Exogenous addition of EV PD-L1 reverses antitumor immunity induced by MAC and an anti-PD-L1 antibody. (A) The design of the tumor regrowth experiment with EV PD-L1 injections in syngeneic cancer models. The growth curves of EMT6 (B) and CT26 (C) tumors in immunocompetent mice subjected to the indicated treatments. The vertical dotted lines indicate the beginning of MAC administration (at tumor volume = 50-100 mm³). (D) Flow cytometry analysis of the T lymphocytes from the EMT6 tumor-bearing mice with the indicated treatments, showing the proportion of CD8⁺ cells in CD45⁺ cells (left) and in the GzmB⁺ cells (right) in the tumor. The data are presented as means ± SEM (n = 6). *p < 0.05, **p < 0.01, ***p < 0.001, and ****p < 0.0001, respectively; NS, not significant; Mann-Whitney U test.

Figure 6

EDNRA expression is associated with immune response and EV secretion in breast cancer patients. (A) Heatmap of immune and EV-related gene expression according to EDNRA gene expression in the 1082 breast cancer patients from the TCGA database. The gene expression levels of (B) GzmB and (C) PRF1 according to EDNRA gene expression are shown.
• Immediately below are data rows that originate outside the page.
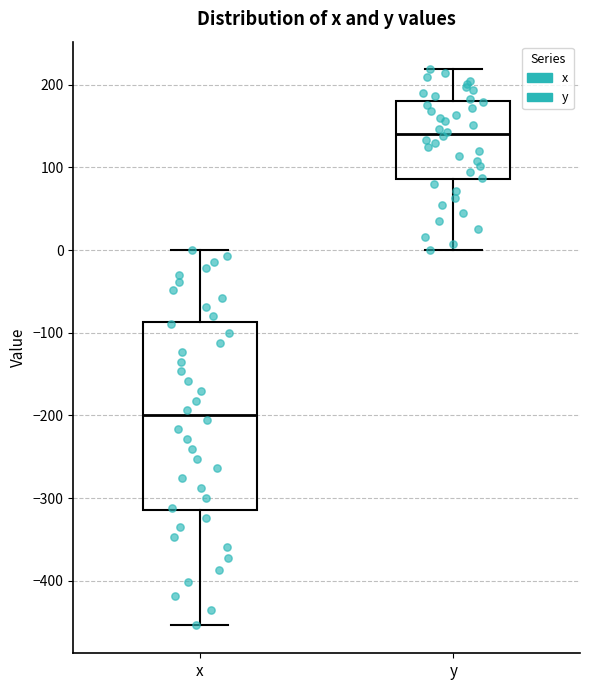

Reading left to right, transcribe this box plot: for each box, give where its median line is, the range the box spans, and where its two whiskers end, as read against the y-axis. The values are not printed on the chart, so give them approximately, as read against the axis.

x: median -200, box -310 to -90, whiskers -450 to 0
y: median 140, box 90 to 180, whiskers 0 to 220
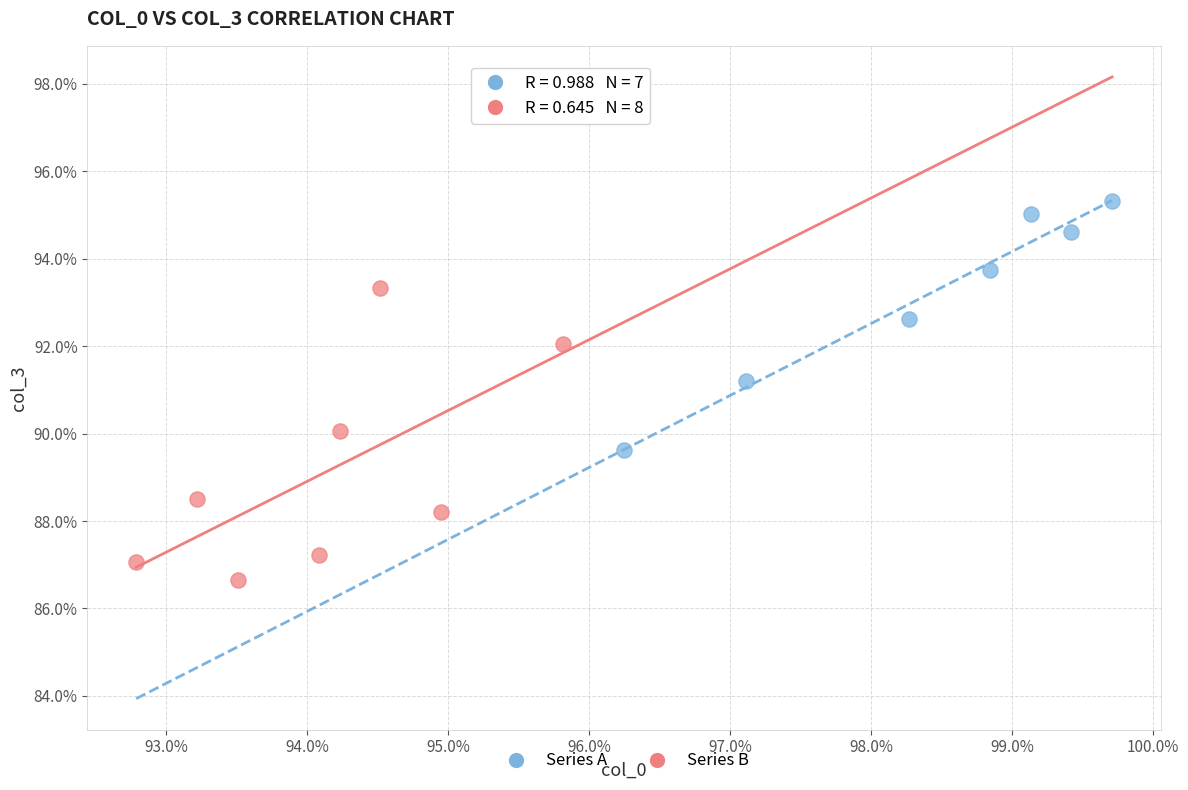

What are all the series names shown in the legend?

Series A, Series B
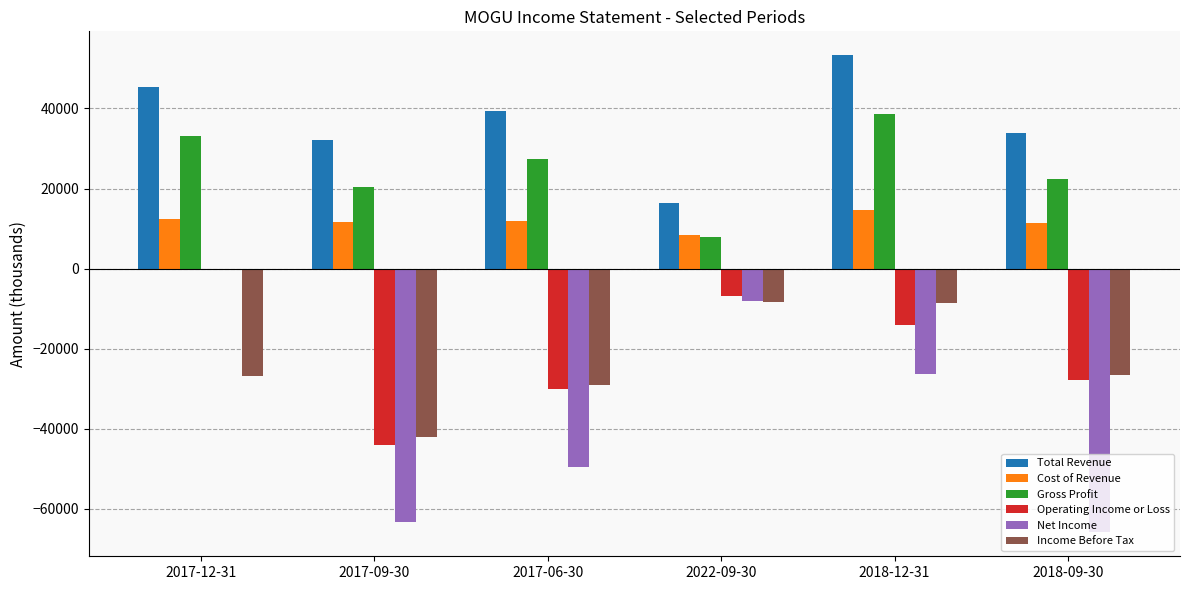

Is the value of Operating Income or Loss at 2017-06-30 greater than the value of Gross Profit at 2018-12-31?

No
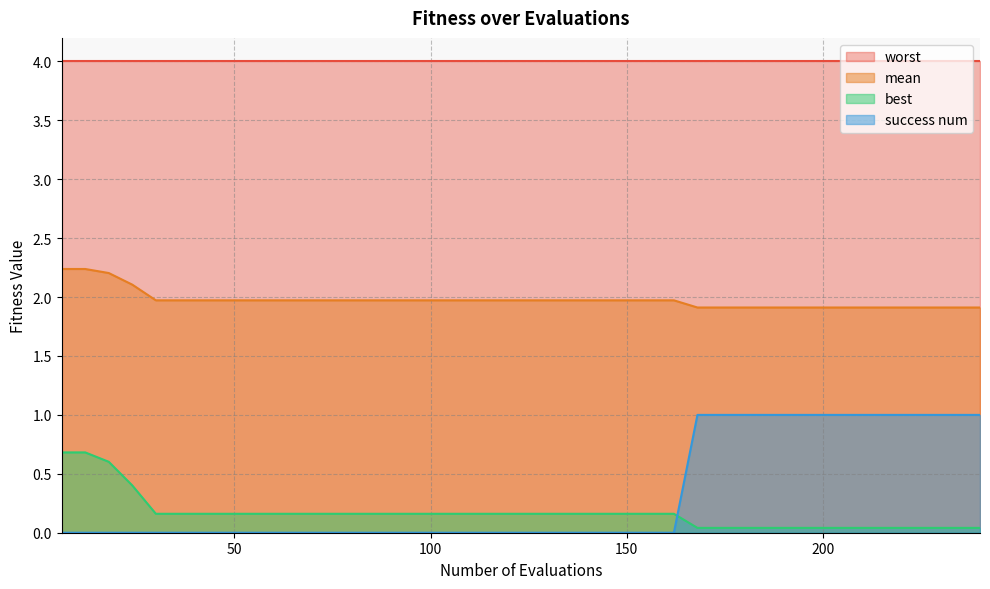

True or false: worst and mean intersect in this chart.

False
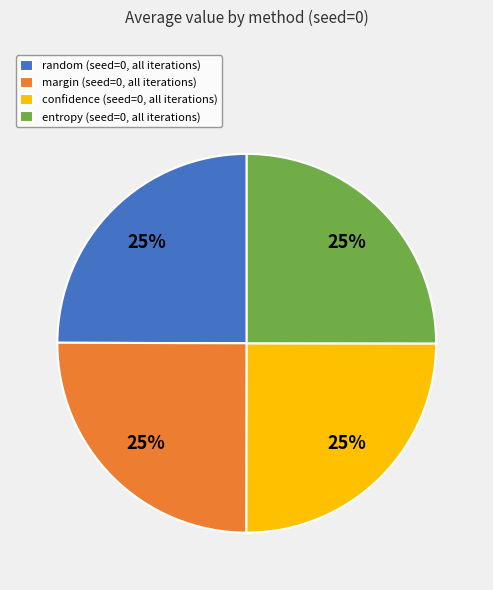

The confidence (seed=0, all iterations) slice represents 30% of the pie. True or false?

False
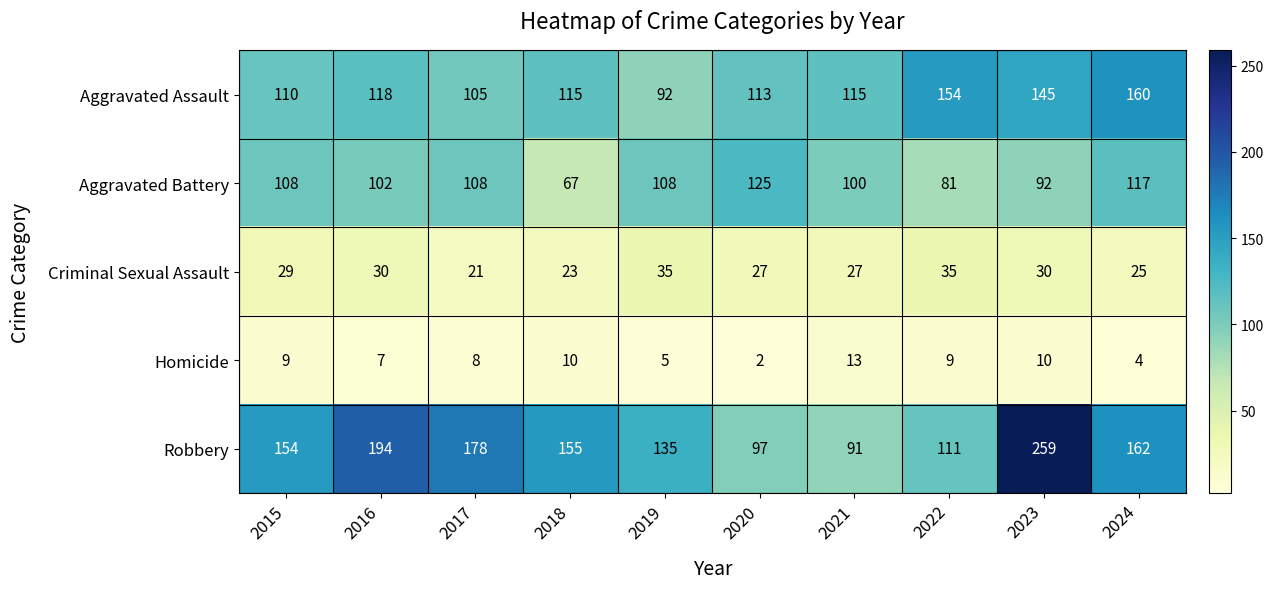

What is the sum of all Aggravated Battery values?

1008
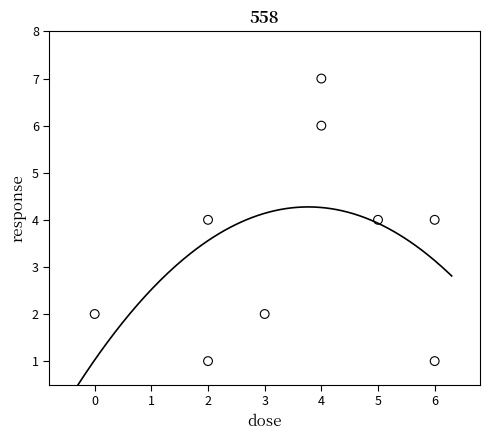

What is the average X value?

4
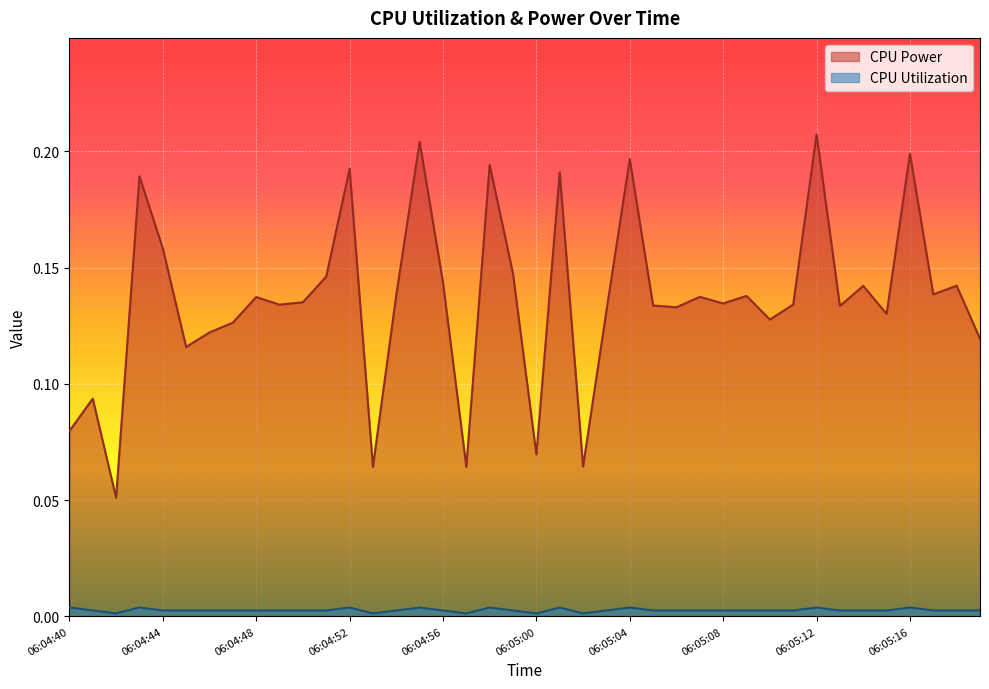

True or false: CPU Utilization has a value of 0.0 at 06:05:18.

False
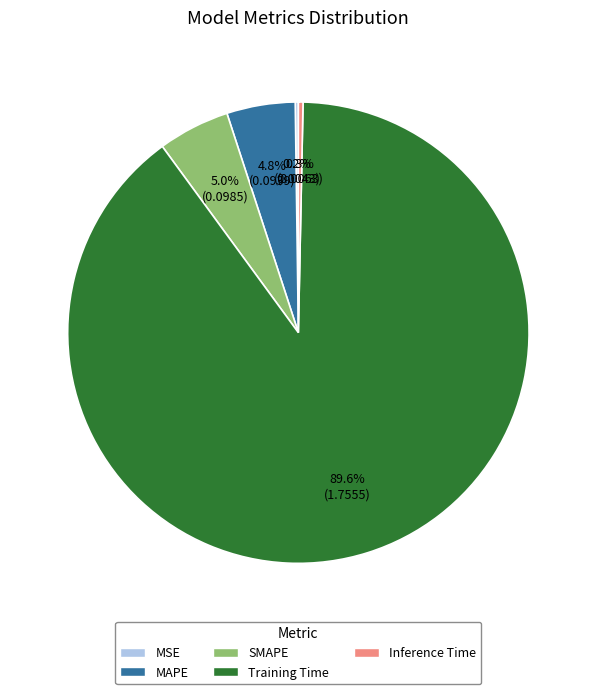

To the nearest percent, what portion does MAPE represent?

5%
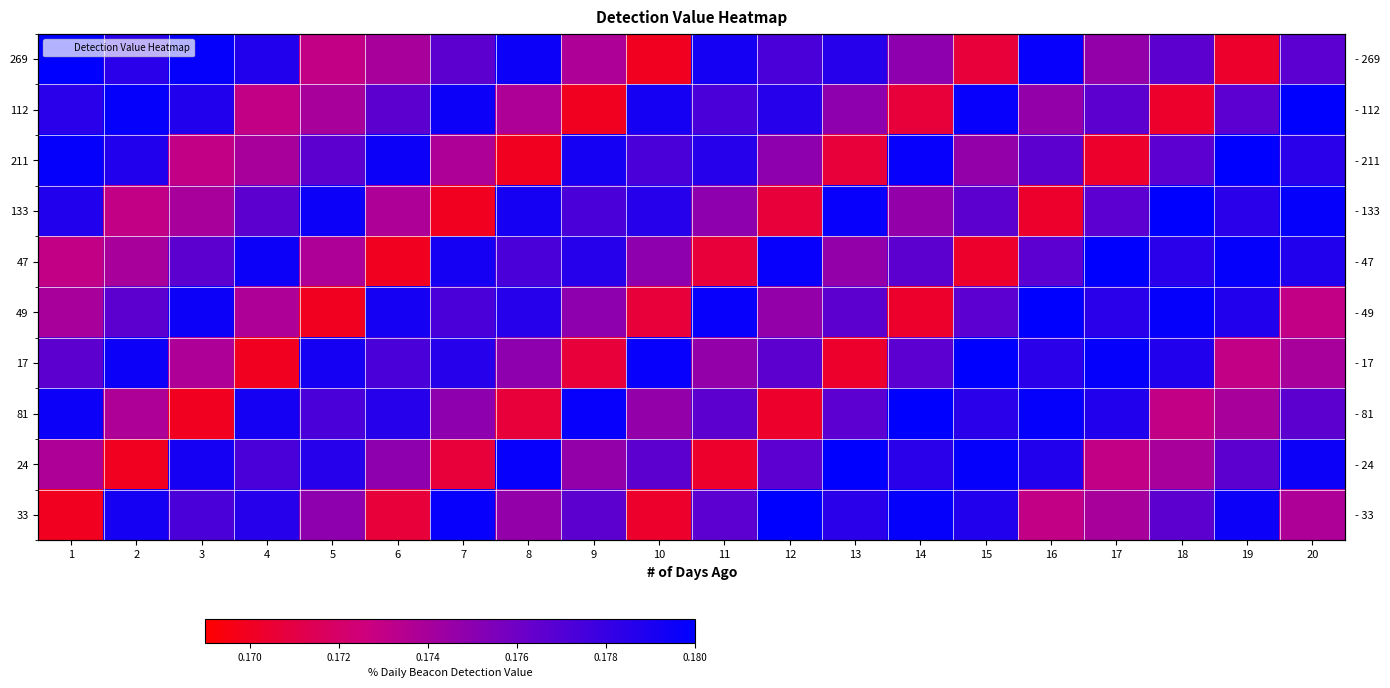

How many series are shown in this chart?

10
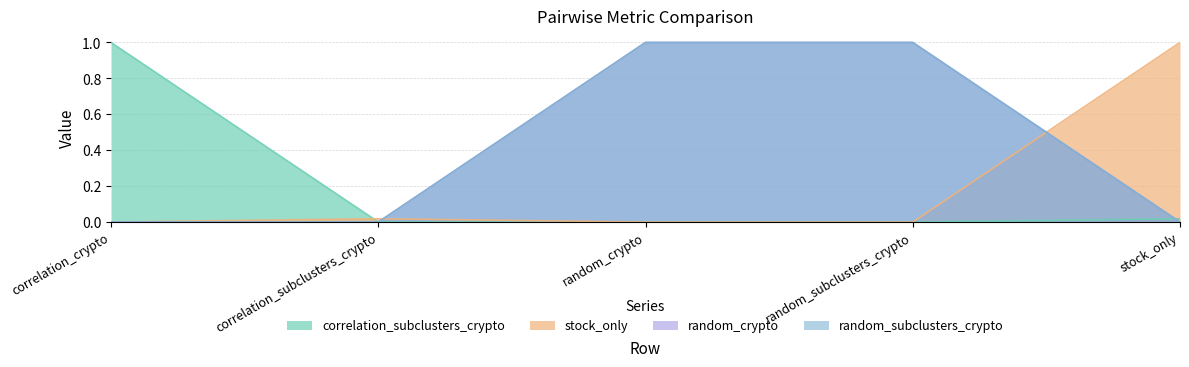

Between random_crypto and stock_only, which series saw the biggest shift?

stock_only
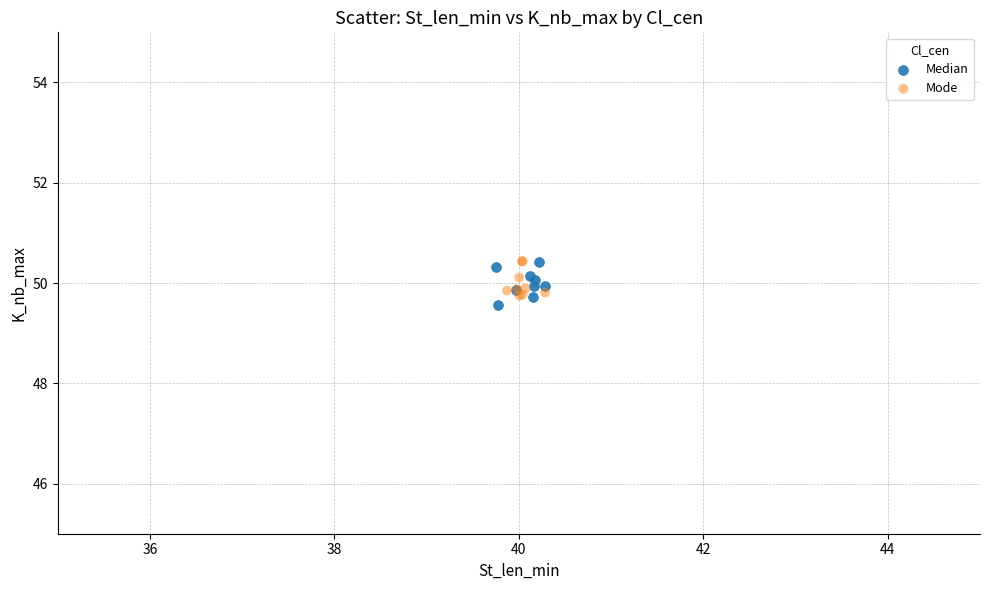

What are all the series names shown in the legend?

Median, Mode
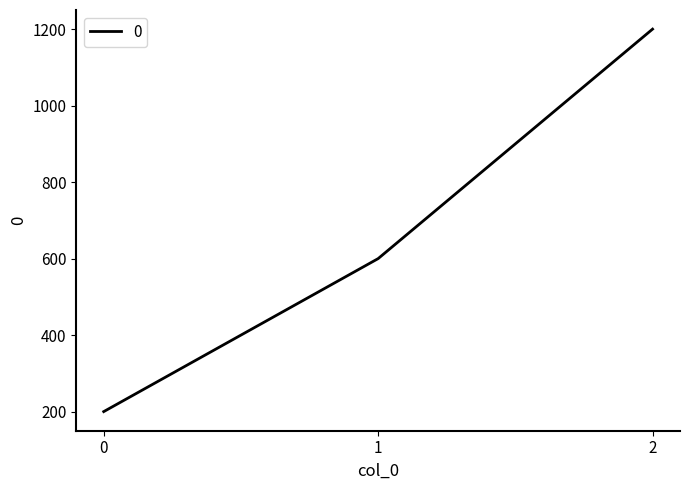

Rank the categories by value from highest to lowest.

2, 1, 0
The correlation between the infiltration of (D) CD8⁺ T cells, (E) activated natural killer (NK) cells, (F) M1 macrophages, and (G) M2 macrophages was analyzed using CIBERSORT. The gene expression of (H) RAB5A, (I) RAB27A, and (J) VPS4B related to the EDNRA gene expression. (K) The correlation analysis between EDNRA expression and the IPRES gene signature. (L) The difference in EDNRA expression between the responders (n = 15) and non-responders (n = 13) to anti-PD-1 therapy from the Gene Expression Omnibus (GEO) database (GSE78220) of melanoma patient set. *p < 0.05, **p < 0.01, and ****p < 0.0001, respectively; Mann-Whitney U test.

Figure 7

Proposed model for MAC-mediated-enhanced cancer immunotherapy. MAC increases the efficacy of the anti-PD-L1 antibody therapy and activates T cells by inhibiting EV PD-L1. ❶ First, MAC suppresses the release of EV PD-L1 from tumor cells by targeting ETA. ❷ The MAC-mediated suppression of EVs leads to reduced interaction of the remaining EVs with the PD-1 on CD8⁺ T cells or ❷′ with anti-PD-L1 antibodies. ❸′ Consequently, anti-PD-L1 antibodies, spared from binding to EV PD-L1, can bind to PD-L1 on the tumor cells, ❸ resulting in activation of CD8⁺ T cells. ❹ Ultimately, the MAC-mediated reinvigoration of exhausted CD8+T cells can cause tumor cell death and improve the overall anti-PD-L1 related ICB. MVE stands for multivesicular endosomes.